I couldn’t answer. Knew I should, and couldn’t, couldn’t find words between the breath, between the effort of breathing. He stepped round behind me to adjust the leads and I squeezed my eyes tight shut, shaking all over, my toes shaking in their socks, knees turned to jelly, oh God, oh God, oh— Darkness.





Chapter 76


You cannot miss a thing you do not remember.

Perhaps Vincent was right. Perhaps he was being kind.

Vincent’s new device, his new toy for the Forgetting, had several disadvantages. I believe he hadn’t had a chance to test it properly for, at its application, it killed me stone dead.

My name is Harry August, born New Year’s Day 1919, Berwick-upon-Tweed station, and I remembered…

… everything.


Charity came to me when I was six years old, discreetly this time, quietly, slipping into my life sideways through the Hulnes, ready to debrief me, question me about my time with Vincent–no glamour, no shouting, no wealth, no Cronus Club. It took her six months to convince the Hulnes to let her “adopt” me, and as soon as I was out of the house I was whisked away to Leeds, where a new Mr and Mrs August were waiting to raise me in exchange for a heavy donation of cash and a sense of good deeds and charitable works. The paperwork was in place, the groundwork accomplished–Vincent knew where to find me now, if he wanted to look.

Charity said, “You know, Harry, you really don’t have to do this. There are other ways.”

Of course there are other ways. Let’s find Vincent again; let’s strap him down and hack off his feet, his hands, cut out his eyes, slice open his nose, carve our signatures in his skin; let’s make him swallow hot tar; let’s break every bone in his feet one at a time until…

… until he dies, having told us nothing. Nothing at all. Vincent Rankis is not Victor Hoeness. He knows perfectly well what he is doing, and he will die defending it. So much for torture.

“What if we make him forget?”

Akinleye, a child, stood by the seashore, face furrowed with hundreds of years of concern–how quickly the centuries had caught up with her, how heavy they weighed. Was it a consequence of being reborn so close to the attack on the Cronus Club? Had she been forced by these events to take responsibility? Or maybe we were simply the sum of our memories, and this new Akinleye was the sum of hers.

“I’m a mnemonic.” I had never spoken these words out loud. “I remember… everything. Simply… everything. Twice Vincent has tried the Forgetting on me, and twice he has failed. He is also a mnemonic. It will not work on him. Or worse–far worse. Like me he will feign having forgotten, and destroy us.”

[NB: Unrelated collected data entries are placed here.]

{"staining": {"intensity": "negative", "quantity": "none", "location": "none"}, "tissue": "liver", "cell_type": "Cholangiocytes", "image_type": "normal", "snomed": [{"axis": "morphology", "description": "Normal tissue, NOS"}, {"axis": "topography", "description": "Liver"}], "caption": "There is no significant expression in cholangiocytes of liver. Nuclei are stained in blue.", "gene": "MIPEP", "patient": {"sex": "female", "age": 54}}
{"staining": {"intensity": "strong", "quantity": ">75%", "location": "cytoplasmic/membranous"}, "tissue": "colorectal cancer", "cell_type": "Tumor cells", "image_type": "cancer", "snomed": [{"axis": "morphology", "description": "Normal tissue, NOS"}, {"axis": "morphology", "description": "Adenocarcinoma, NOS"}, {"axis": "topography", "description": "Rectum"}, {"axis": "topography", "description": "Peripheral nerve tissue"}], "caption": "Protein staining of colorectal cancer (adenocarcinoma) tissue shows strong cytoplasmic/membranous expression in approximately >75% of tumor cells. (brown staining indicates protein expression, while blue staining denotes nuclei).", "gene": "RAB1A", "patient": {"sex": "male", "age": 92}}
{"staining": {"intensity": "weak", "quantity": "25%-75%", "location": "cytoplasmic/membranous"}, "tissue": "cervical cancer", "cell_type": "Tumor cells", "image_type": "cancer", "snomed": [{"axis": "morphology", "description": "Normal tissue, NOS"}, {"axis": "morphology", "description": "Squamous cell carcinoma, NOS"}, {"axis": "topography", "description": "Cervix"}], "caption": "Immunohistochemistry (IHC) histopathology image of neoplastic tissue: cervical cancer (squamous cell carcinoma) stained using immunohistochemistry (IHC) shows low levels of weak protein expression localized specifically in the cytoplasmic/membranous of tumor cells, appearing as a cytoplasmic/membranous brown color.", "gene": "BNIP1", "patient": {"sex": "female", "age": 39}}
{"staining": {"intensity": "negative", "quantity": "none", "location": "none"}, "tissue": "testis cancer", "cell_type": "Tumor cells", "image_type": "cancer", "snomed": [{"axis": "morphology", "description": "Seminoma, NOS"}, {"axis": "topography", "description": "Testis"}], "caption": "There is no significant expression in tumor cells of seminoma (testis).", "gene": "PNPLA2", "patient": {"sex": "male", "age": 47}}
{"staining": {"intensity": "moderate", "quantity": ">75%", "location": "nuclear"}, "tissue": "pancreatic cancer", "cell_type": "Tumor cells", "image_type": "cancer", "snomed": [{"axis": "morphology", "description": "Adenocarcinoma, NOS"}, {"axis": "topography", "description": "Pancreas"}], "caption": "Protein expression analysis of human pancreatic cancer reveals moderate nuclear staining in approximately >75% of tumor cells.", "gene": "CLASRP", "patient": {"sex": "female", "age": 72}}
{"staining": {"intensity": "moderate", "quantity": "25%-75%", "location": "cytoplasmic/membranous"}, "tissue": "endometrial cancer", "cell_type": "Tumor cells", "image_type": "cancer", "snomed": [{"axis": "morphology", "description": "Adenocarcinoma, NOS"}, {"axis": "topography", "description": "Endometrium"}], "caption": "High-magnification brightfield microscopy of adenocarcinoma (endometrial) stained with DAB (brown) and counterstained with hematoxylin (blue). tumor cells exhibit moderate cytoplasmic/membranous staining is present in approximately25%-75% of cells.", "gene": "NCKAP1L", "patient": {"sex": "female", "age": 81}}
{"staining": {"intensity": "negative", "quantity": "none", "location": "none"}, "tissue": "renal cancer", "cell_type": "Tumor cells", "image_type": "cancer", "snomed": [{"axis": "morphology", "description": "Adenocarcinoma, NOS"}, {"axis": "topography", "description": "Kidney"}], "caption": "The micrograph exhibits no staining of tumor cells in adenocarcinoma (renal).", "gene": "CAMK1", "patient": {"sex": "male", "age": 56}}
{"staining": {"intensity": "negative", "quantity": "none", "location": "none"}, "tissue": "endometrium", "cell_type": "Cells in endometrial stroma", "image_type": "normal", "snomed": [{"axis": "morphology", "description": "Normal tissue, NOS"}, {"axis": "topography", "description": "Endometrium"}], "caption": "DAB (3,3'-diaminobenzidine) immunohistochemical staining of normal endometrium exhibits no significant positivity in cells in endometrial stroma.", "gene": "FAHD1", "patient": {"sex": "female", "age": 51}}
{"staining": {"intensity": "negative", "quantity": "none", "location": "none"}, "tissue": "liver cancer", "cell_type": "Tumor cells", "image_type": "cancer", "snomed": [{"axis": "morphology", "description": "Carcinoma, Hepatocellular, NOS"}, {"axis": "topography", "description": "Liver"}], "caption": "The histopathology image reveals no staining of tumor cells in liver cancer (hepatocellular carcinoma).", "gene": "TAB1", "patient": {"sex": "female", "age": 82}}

The Cronus Club in my fifteenth life was not the Club of my first eight hundred or so years. Its members were coming back, those who had survived Virginia’s purges. Those who had been forced to forget were now on their third lives, and the messages were slowly trickling back through the generations–the Club of the twentieth century is back, and we have dire warnings for all. Messages were received in carved stone from the 1800s, enquiring after us, asking what had happened to the Club to cause the twentieth century suddenly to go so quiet. The messages from the future were darker, passed down from child to pensioner, whispered back from the twenty-first century.

In our last lives, the voices said, the world was not the world we knew. Technology had changed–time had changed–and many of us simply were not born. We haven’t heard from the twenty-second century at all. We have no idea what happened to them. Please leave your answers in stone.

So the effect of our calamity rippled forward, spreading its wave through time. I dared not give an answer to the future Clubs, not even a time capsule sealed for five hundred years’ time. The risk of it being discovered by Vincent in this time, of him learning how close we were to pursuing and punishing him, was too great. I would not risk the safety of everything I had sought simply out of compassion for a century I had not seen.